## What to work on
1) In the page excerpt on misogyny and high school, what does the writer say the narcissistic sociopaths do?
2) Carry on the page excerpt on misogyny and high school, starting after its last sentence.

## Page excerpt
There's a LOT of misogynistic jerks out there. But there's also a LOT of role-confusion and conflicting signals about what we're supposed to do about it.

The tumbler Social Justice Warriors have some damn good, highly valid points - but they're expressing them in pretty toxic and unhelpful ways.

The MRA movement also has a few damn good, highly valid points - but they're expressing them in pretty toxic and unhelpful ways.

And the narcissistic sociopaths stand in the middle, egging both sides on, because chaos is fun, and tears are delicious.

And each time one side presents a toxic, unhelpful argument, it makes the other side that less capable of presenting their side in non-toxic and helpful ways - because coalition politics are buried pretty deeply inside our monkey-brains.

Comment Re:My Job (Score 1) 310

The unusualness of your job pales in comparison to high school.

Imagine a building that is constructed along the lines of a prison. Students are routinely padded down, put through metal detectors, and practice going into lockdown. There is no freedom of thought or speech.

Deviation from social norms is treated with torment by fellow inmates or punishment from the building staff. The ostensible goal of the institution, education, is secondary to social and athletic considerations.

## Information given

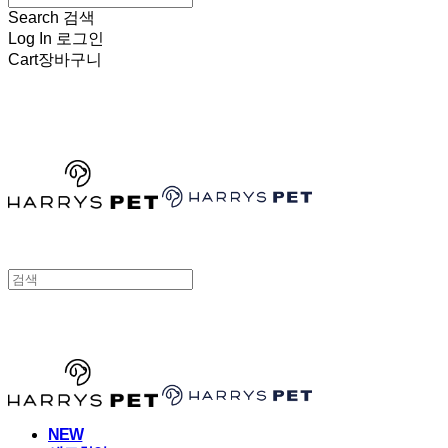
Search
검색
Log In
로그인
Cart
장바구니
HARRYSPET
HARRYSPET
NEW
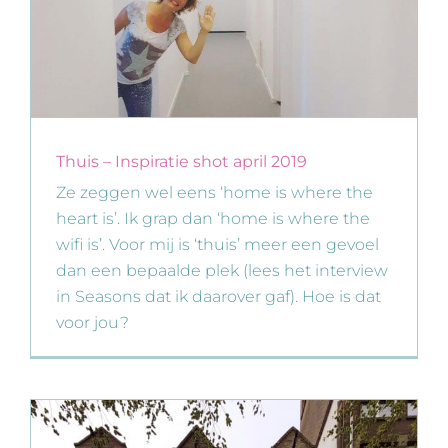
Thuis – Inspiratie shot april 2019
Ze zeggen wel eens ‘home is where the
heart is’. Ik grap dan ‘home is where the
wifi is’. Voor mij is ‘thuis’ meer een gevoel
dan een bepaalde plek (lees het interview
in Seasons dat ik daarover gaf). Hoe is dat
voor jou?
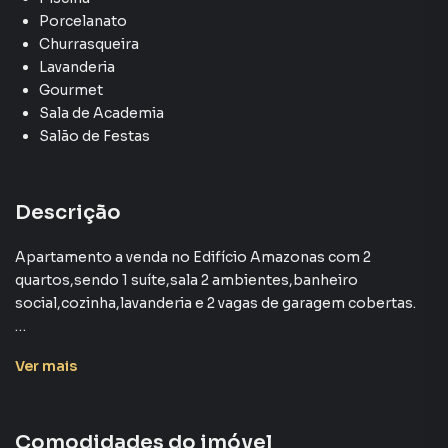
Porcelanato
Churrasqueira
Lavanderia
Gourmet
Sala de Academia
Salão de Festas
Descrição
Apartamento a venda no Edifício Amazonas com 2
quartos,sendo 1 suíte,sala 2 ambientes,banheiro
social,cozinha,lavanderia e 2 vagas de garagem cobertas.
O condomínio conta com portaria presencial e
Ver
mais
remota,piscina,academia,salão de festas,espaço gourmet.
Está localizado na região Central,próximo a Avenida
General Carneiro,Afonso Vergueiro,com fácil acesso ao
Comodidades do imóvel
Centro e a Rodovia Raposo Tavares.A região possui todas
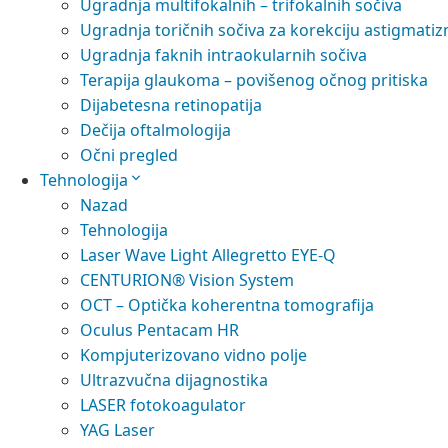
Ugradnja multifokalnih – trifokalnih sočiva
Ugradnja toričnih sočiva za korekciju astigmati
Ugradnja faknih intraokularnih sočiva
Terapija glaukoma – povišenog očnog pritiska
Dijabetesna retinopatija
Dečija oftalmologija
Očni pregled
Tehnologija
Nazad
Tehnologija
Laser Wave Light Allegretto EYE-Q
CENTURION® Vision System
OCT – Optička koherentna tomografija
Oculus Pentacam HR
Kompjuterizovano vidno polje
Ultrazvučna dijagnostika
LASER fotokoagulator
YAG Laser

## Expected results
1) They stand in the middle and egg both sides on, because chaos is fun and tears are delicious.

2)
No one wants to be there. Ungodly sums of money are spent on this program, yet the results are worse than most of the rest of the developed world.

And the nerds program computers on their own time because the teachers will not give them a relevant education. That is without a doubt the most unusual place any of us has programmed.

Cruel and unusual.

Comment None / Driving (Score 2, Insightful) 158

Business skills are not actually applicable in business. Sure, like recognizes like, but that mostly applies in golf, accounting, and working on Cisco routers. Three completely separate skill sets. Once you are pigeon-holed as IT, there you will stay.

You can move to marketing and run reports and websites. But don't try to be creative, because you are IT.
Senior Management won't want you around, because IT are nerds.
HR? Well, that's a career for paid liars, so maybe you could work there.
Accounting? Get your CPA.
Sales? No, because you are IT.

Get it? Good. Now get a golf club and start making friends.

Comment Re:Corporate directed not volunteer direct ... (Score 1) 403

Yeah. When the original volunteers make statements Hollywood finds offensive, they have to go, right?

"the W3C willfully underspecifying DRM in HTML5 is quite a different matter from browsers having to support several legacy plugins. Here is a narrow bridge on which to stand and fight — and perhaps fall, but (like Gandalf) live again and prevail in the longer run. If we lose this battle, there will be others where the world needs Mozilla.

"By now it should be clear why we view DRM as bad for users, open source, and alternative browser vendors:

        Users: DRM is technically a contradiction, which leads directly to legal restraints against fair use and other user interests (e.g., accessibility).
        Open source: Projects such as mozilla.org cannot implement a robust and Hollywood-compliant CDM black box inside the EME API container using open source software.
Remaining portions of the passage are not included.